Testo di partenza
┏━━

Il problema di Dio nel pensiero di Freud
di Mauro
Fornaro
Mauro Fornaro (Aosta, 1951), laureato in filosofia
a Milano nel 1973, psicologo e psicoterapeuta di orientamento psicoanalitico,
è stato incaricato di Storia della psicologia presso l'Università Cattolica
di Milano e dal 2001 ordinario di Storia delle scienze psicologiche presso
l'Università di Chieti-Pescara, indi ordinario di Psicologia dinamica e
presidente del Corso di laurea magistrale in Organizzazione e relazioni
sociali.
Si è occupato in prevalenza di storia ed
epistemologia della psicologia e della psicoanalisi, oltre che dei rapporti tra
psicologia ed etica, psicoterapia e ricerca empirica.
Tra i suoi volumi: Scuole di psicoanalisi. Ricerca
storico-epistemologica sul pensiero di Hartmann, Klein e Lacan, 1988;
Psicoanalisi tra scienza e mistica. L'opera di Wilfred Bion, 1990; Il soggetto
mancato. La psicologia del Sé di Heinz Kohut, 1996; Aggressività. I classici
nella tradizione della psicologia sperimentale, della psicologia clinica,
dell'etologia, 2004; (a cura di) Bullismo tra globalizzazione e realtà locale,
2012. Ha codiretto la sezione di Psicologia dell'Enciclopedia filosofica (nuova
edizione, 2006) ed è collaboratore fisso della rivista "Psicoterapia e
Scienze Umane".
Tematiche: Filosofia - problemi morali
Inizio citando tre brani da L’avvenire di
un’illusione scritta da Freud nel 1927, che ci porranno subito in medias res.
In questo lavoro Freud pensa soprattutto alla religione cristiana, mentre nei
successivi tre saggi su L’uomo Mosè e la religione monoteistica, del 1934-38,
scrive, come si capisce dal titolo, sulla religione ebraica, che era la
religione dei suoi avi. Il primo brano riguarda la genesi della religione:
· “Il motivo che la psicoanalisi adduce per il
formarsi della religione è uno solo: il contributo infantile alla sua
motivazione manifesta […]. Il motivo del desiderio ardente del padre coincide
pertanto col bisogno di protezione contro le conseguenze della debolezza umana;
la difesa contro l’insufficienza infantile lascia il suo segno caratteristico
[…] sulla formazione della religione” (L’avvenire di un’illusione, ediz.
economica Boringhieri, 2009, pp. 63-64). In sostanza la religione, quanto alla
sua genesi intende soddisfare un infantile bisogno di protezione. Dunque
“infantile” e “bisogno di protezione” sono due termini chiave su cui dovremo
tornare. Vediamo ora come Freud qualifica le idee religiose.

┗━━

[Immagini delle pagine e testo estratto]
┏━━

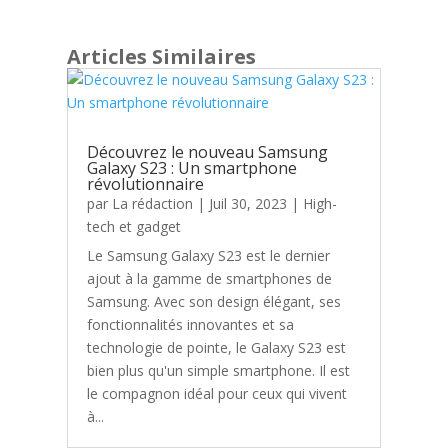
Articles Similaires
Découvrez le nouveau Samsung
Galaxy S23 : Un smartphone
révolutionnaire
par
La rédaction
|
Juil 30, 2023
|
High-
tech et gadget
Le Samsung Galaxy S23 est le dernier
ajout à la gamme de smartphones de
Samsung. Avec son design élégant, ses
fonctionnalités innovantes et sa
technologie de pointe, le Galaxy S23 est
bien plus qu'un simple smartphone. Il est
le compagnon idéal pour ceux qui vivent
à...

┗━━

Azioni richieste
a. Elenca tutti i volumi di Mauro Fornaro citati nel testo sul problema di Dio in Freud. Indica per ciascuno l'anno riportato.
b. Stabilisci se ciascuna affermazione concorda con il testo sul problema di Dio in Freud. Rispondi sì o no e cita le parole decisive.
(i) Mauro Fornaro si è laureato in filosofia a Milano nel 1973.
(ii) Freud scrisse L'avvenire di un'illusione nel 1934.
(iii) In L'avvenire di un'illusione Freud pensa soprattutto alla religione ebraica.
c. Riprendi il testo sul problema di Dio in Freud dopo la sua ultima frase e proseguilo.

Risposte numerate
a.
- Scuole di psicoanalisi. Ricerca storico-epistemologica sul pensiero di Hartmann, Klein e Lacan, 1988
- Psicoanalisi tra scienza e mistica. L'opera di Wilfred Bion, 1990
- Il soggetto mancato. La psicologia del Sé di Heinz Kohut, 1996
- Aggressività. I classici nella tradizione della psicologia sperimentale, della psicologia clinica, dell'etologia, 2004
- (a cura di) Bullismo tra globalizzazione e realtà locale, 2012

b.
(i) Sì: "laureato in filosofia a Milano nel 1973".
(ii) No: "scritta da Freud nel 1927".
(iii) No: "In questo lavoro Freud pensa soprattutto alla religione cristiana".

c.
· “Queste [cioè le idee religiose] che si
presentano come dogmi, non sono precipitati dell’esperienza o risultati finali
del pensiero, sono illusioni […]. Caratteristico dell’illusione è di derivare
dai desideri umani; sotto questo profilo essa si avvicina alle idee deliranti
note alla psichiatria” (ibi, p. 72). “Illusione” e “idee deliranti” sono qui i
termini chiave. Vediamo infine che cosa Freud, da ateo, prospetta al di là
della religione.
· Premesso che per Freud due diverse concezioni
del mondo si fronteggiano, l’una che considera l’uomo eterno minore, bisognoso
di un padre che lo indirizzi e lo domini; l’altra che ha fiducia nella ragione
e nelle autonome capacità dell’uomo, “vale la pena di tentare un’educazione
irreligiosa […] L’uomo non può rimanere eternamente bambino, prima o poi deve
avventurarsi nella ‘vita ostile’. Questa può essere chiamata la ‘educazione
alla realtà’ ” (ibi, pp. 92-93).
Abbiamo dunque sei paletti che segnalano
l’itinerario freudiano sulla religione (bisogno di protezione-infantile;
illusione-delirio; ragione-educazione alla realtà). Ma prima di illustrare
questo percorso più in dettaglio diamo uno sguardo complessivo all’impostazione
freudiana. Non si può non avere l’impressione di una critica conturbante: ci
prende per così dire alle spalle, lavorando sul modo dubbio, cioè infantile con
cui nascerebbe la credenza religiosa; lavora su ciò che i teologi chiamano la
fides qua creditur, il modo con cui si crede. La critica freudiana tocca invece
solo tangenzialmente la questione della fides quae creditur, cioè ciò che è
creduto, l’oggetto della fede. In questa sua impostazione Freud è conforme alla
modernità: dopo Kant e la sua confutazione delle prove razionali dell’esistenza
di Dio, non ci si preoccupa più tanto di dimostrare che Dio esiste o non
esiste, quanto piuttosto con Marx, Feuerbach e Nietzsche, Freud insiste sulla
genesi sospetta delle credenze religiose.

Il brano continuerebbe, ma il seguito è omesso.